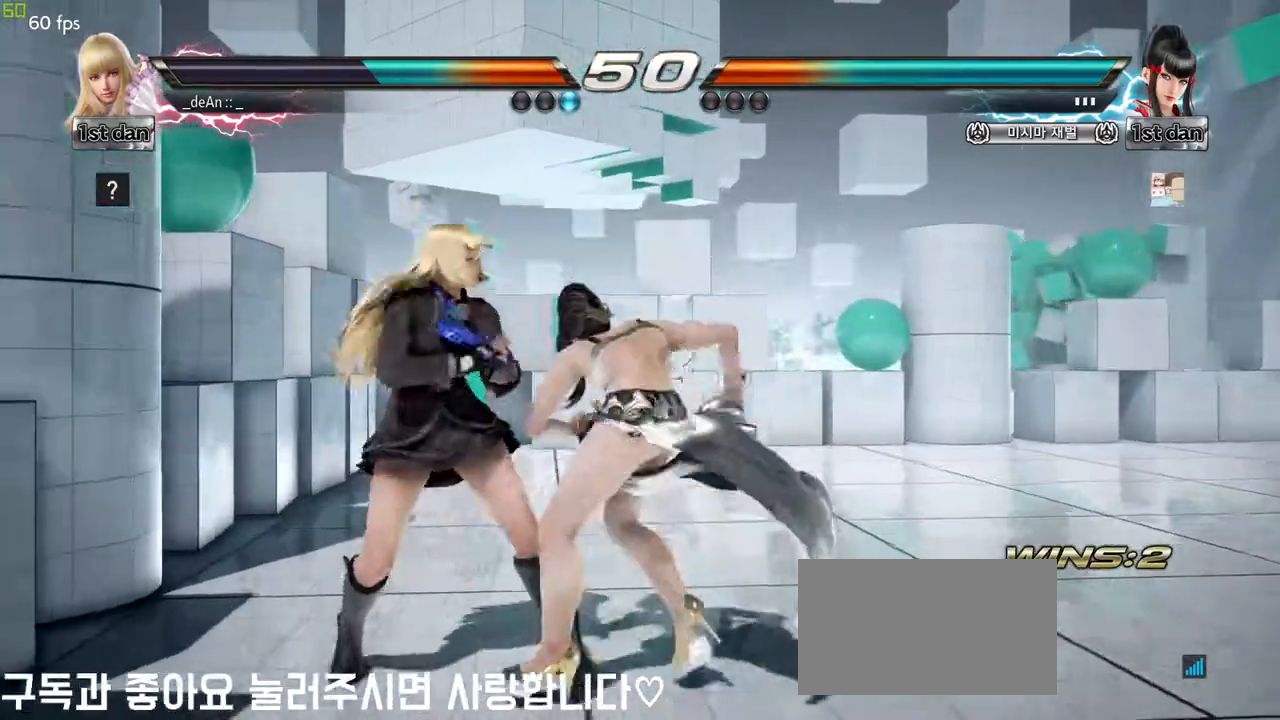
{"buttons": [], "left_stick": "center", "events": [[83, "left_stick", "center"]]}
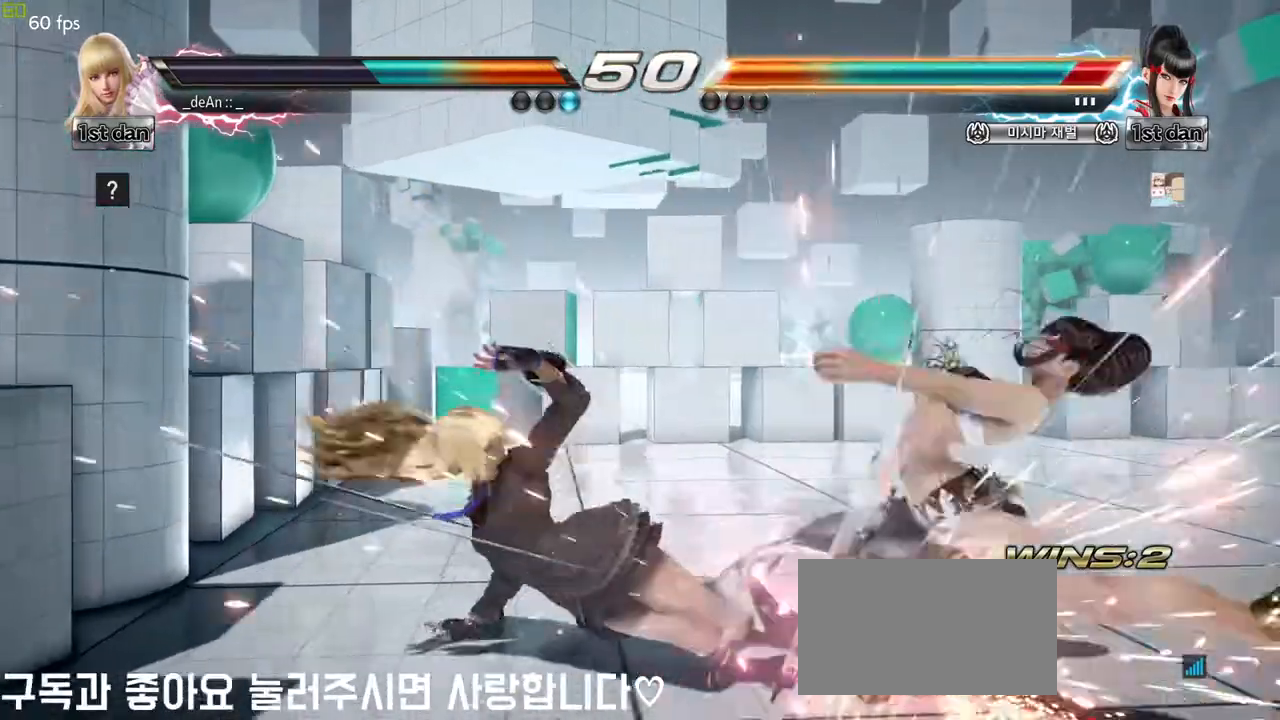
{"buttons": [], "left_stick": "center", "events": [[300, "left_stick", "right"], [400, "left_stick", "center"]]}
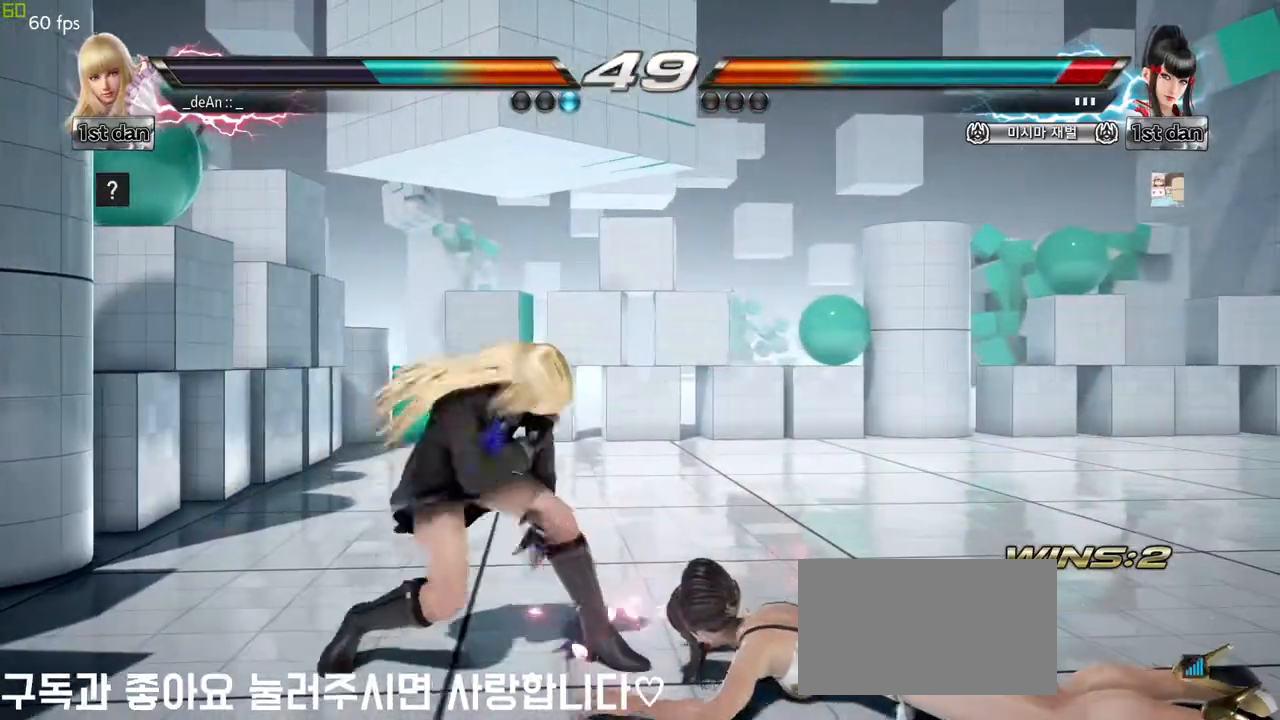
{"buttons": [], "left_stick": "center", "events": [[17, "left_stick", "right"], [83, "left_stick", "center"], [133, "left_stick", "down-right"], [167, "CIRCLE", "down"], [167, "CROSS", "down"], [267, "CIRCLE", "up"], [283, "CROSS", "up"], [400, "left_stick", "center"]]}
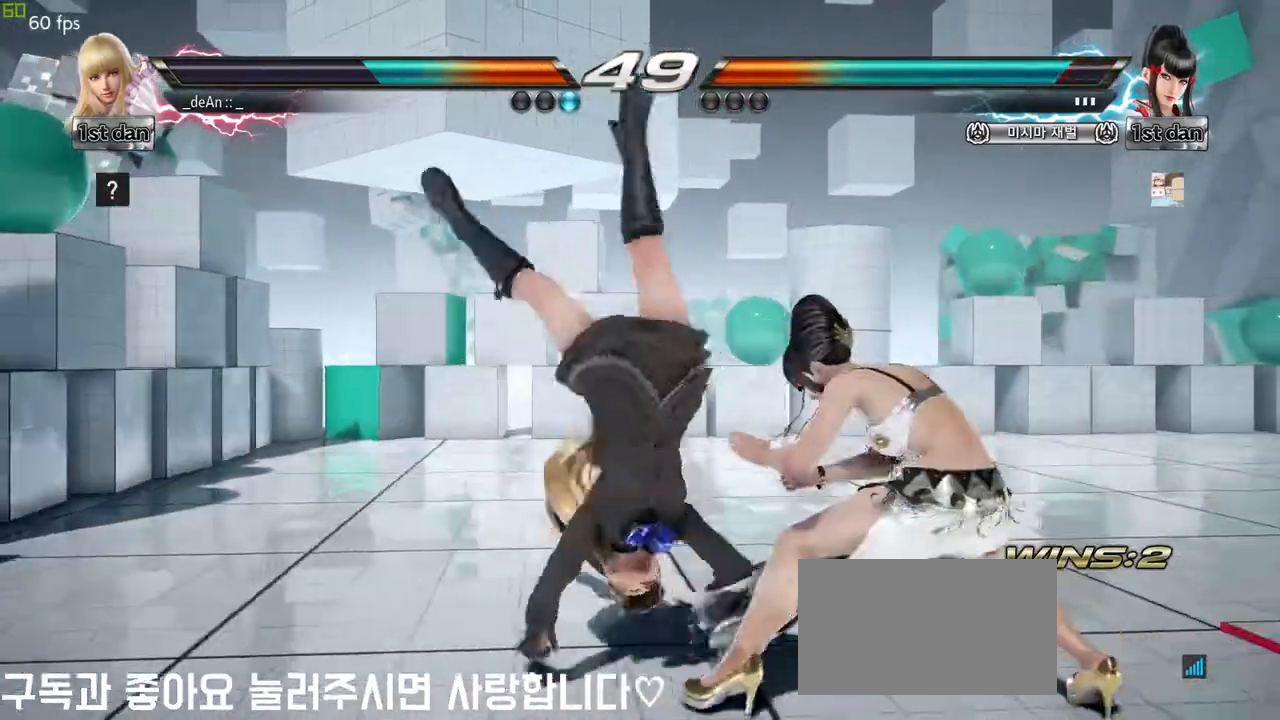
{"buttons": ["SQUARE"], "left_stick": "down-left"}
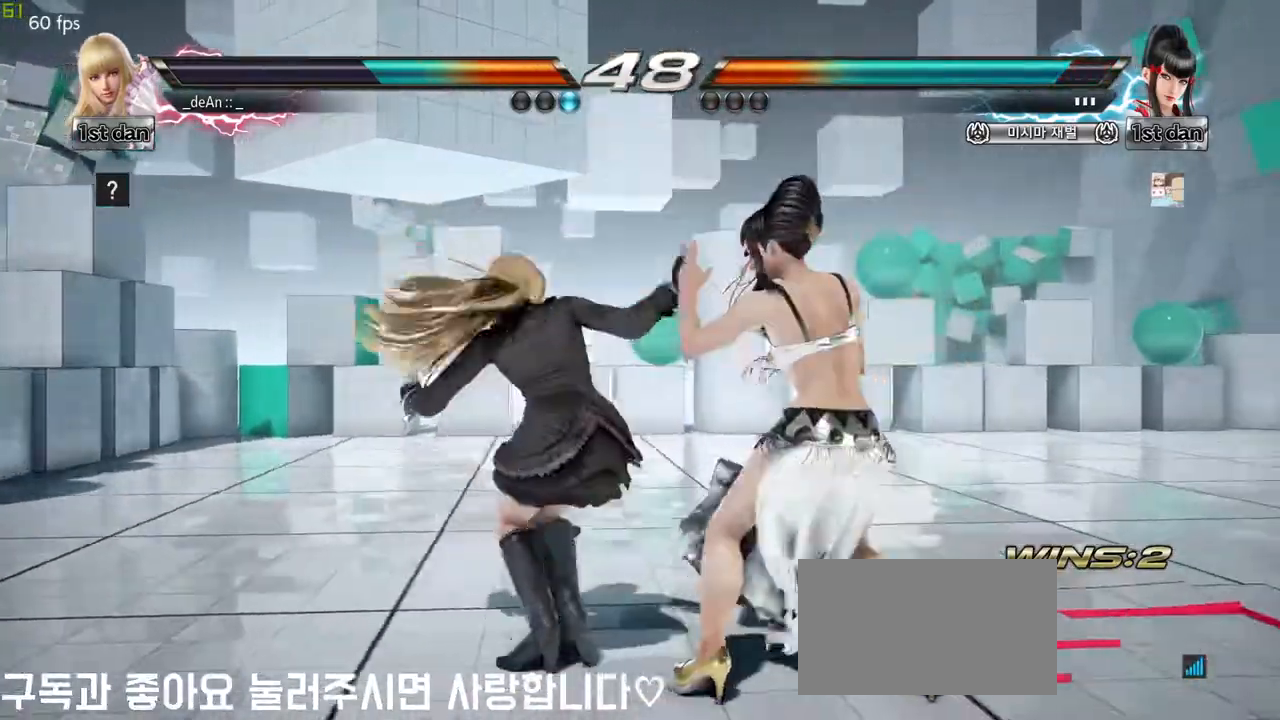
{"buttons": ["CIRCLE"], "left_stick": "down", "events": [[17, "SQUARE", "up"], [83, "left_stick", "center"], [317, "left_stick", "down"], [367, "CIRCLE", "down"], [433, "CIRCLE", "up"], [500, "CIRCLE", "down"]]}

= Your task =
Reproduce all the entries above exactly. Include no images.

= Result =
{"buttons": [], "left_stick": "center", "events": [[83, "left_stick", "center"]]}
{"buttons": [], "left_stick": "center", "events": [[300, "left_stick", "right"], [400, "left_stick", "center"]]}
{"buttons": [], "left_stick": "center", "events": [[17, "left_stick", "right"], [83, "left_stick", "center"], [133, "left_stick", "down-right"], [167, "CIRCLE", "down"], [167, "CROSS", "down"], [267, "CIRCLE", "up"], [283, "CROSS", "up"], [400, "left_stick", "center"]]}
{"buttons": ["SQUARE"], "left_stick": "down-left"}
{"buttons": ["CIRCLE"], "left_stick": "down", "events": [[17, "SQUARE", "up"], [83, "left_stick", "center"], [317, "left_stick", "down"], [367, "CIRCLE", "down"], [433, "CIRCLE", "up"], [500, "CIRCLE", "down"]]}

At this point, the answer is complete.